All eyes were on the box office reports Sunday evening to see whether or not the Christian produced pro-life film, “Unplanned” would actually make any money, which points to whether or not there’s an actual audience for material like this out there.
Well, as it turns out, there most definitely is. The film not only exceeded expectations, it made double its projections.
And all of this comes despite the fact that social media attempted to silence the marketing of the film, with Twitter banning the movie’s profile twice.
Many major networks refused to air the marketing for the movie, including USA and shockingly the Hallmark Channel.
The film is distributed by Pure Flix, which is now adding an additional 600 screens to its run, after it pulled an estimated $6,110,000 over the weekend.
The Hollywood Reporter also notes the location of the top box office receipts for Unplanned. Although it is typical for a film to see the biggest revenue in New York City and Los Angeles, Unplanned’s top locations were predictably elsewhere. THR reports the top theater was the AMC Northpark 15 in Dallas-Fort Worth, and among the rest of the top 20 were theaters in places like St. Louis, Nashville… you get the picture.
The film earned an A+ from CinemaScore, and at the time of this posting has a Rotten Tomatoes audience score of 93%. Watch the trailer below.
Hollywood’s major studios have often neglected conservative Christian audiences, despite films like The Passion of the Christ and now Unplanned proving that there’s a lucrative market for entertainment in these realms.

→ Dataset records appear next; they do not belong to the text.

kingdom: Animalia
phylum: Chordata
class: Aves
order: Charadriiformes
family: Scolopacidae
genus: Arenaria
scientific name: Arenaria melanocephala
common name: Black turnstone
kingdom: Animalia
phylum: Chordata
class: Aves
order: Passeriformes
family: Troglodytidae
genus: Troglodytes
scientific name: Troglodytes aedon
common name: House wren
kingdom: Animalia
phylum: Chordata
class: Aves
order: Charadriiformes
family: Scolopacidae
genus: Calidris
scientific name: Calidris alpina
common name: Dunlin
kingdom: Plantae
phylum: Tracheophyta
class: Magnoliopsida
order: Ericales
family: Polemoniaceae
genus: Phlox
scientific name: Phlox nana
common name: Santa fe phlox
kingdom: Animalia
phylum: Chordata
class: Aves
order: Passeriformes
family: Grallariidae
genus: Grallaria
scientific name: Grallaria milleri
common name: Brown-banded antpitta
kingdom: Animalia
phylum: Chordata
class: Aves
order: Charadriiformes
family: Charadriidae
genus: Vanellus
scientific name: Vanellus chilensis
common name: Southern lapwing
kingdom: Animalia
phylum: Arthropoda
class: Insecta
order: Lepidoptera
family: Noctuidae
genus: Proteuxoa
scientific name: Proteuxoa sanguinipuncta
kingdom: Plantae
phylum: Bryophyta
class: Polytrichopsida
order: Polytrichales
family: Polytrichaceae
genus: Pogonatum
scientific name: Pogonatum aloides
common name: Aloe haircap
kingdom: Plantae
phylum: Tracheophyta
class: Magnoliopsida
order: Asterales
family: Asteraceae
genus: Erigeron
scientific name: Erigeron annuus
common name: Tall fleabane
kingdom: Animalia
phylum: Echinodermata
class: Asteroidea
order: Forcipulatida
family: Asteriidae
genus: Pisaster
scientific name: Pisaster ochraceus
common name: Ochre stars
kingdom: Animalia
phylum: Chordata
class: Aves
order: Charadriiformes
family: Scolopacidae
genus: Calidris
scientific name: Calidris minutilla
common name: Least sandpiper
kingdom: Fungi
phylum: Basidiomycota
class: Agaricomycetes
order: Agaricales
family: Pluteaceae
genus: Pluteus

Many of these folks now feel alienated and hated upon by the entertainment industry which mocks their faith on a regular basis, which ends up hurting their bottom line, but that doesn’t stop them from doing it.
Perhaps it’s time to send a stronger message to Hollywood by creating our own entertainment content, with a focus on quality storytelling, and creating our own industry?
If the large number of conservatives got behind producers, directors, actors, and studios that shared their worldview and left the major studio productions, their numbers would convince them to let voices on the right be heard.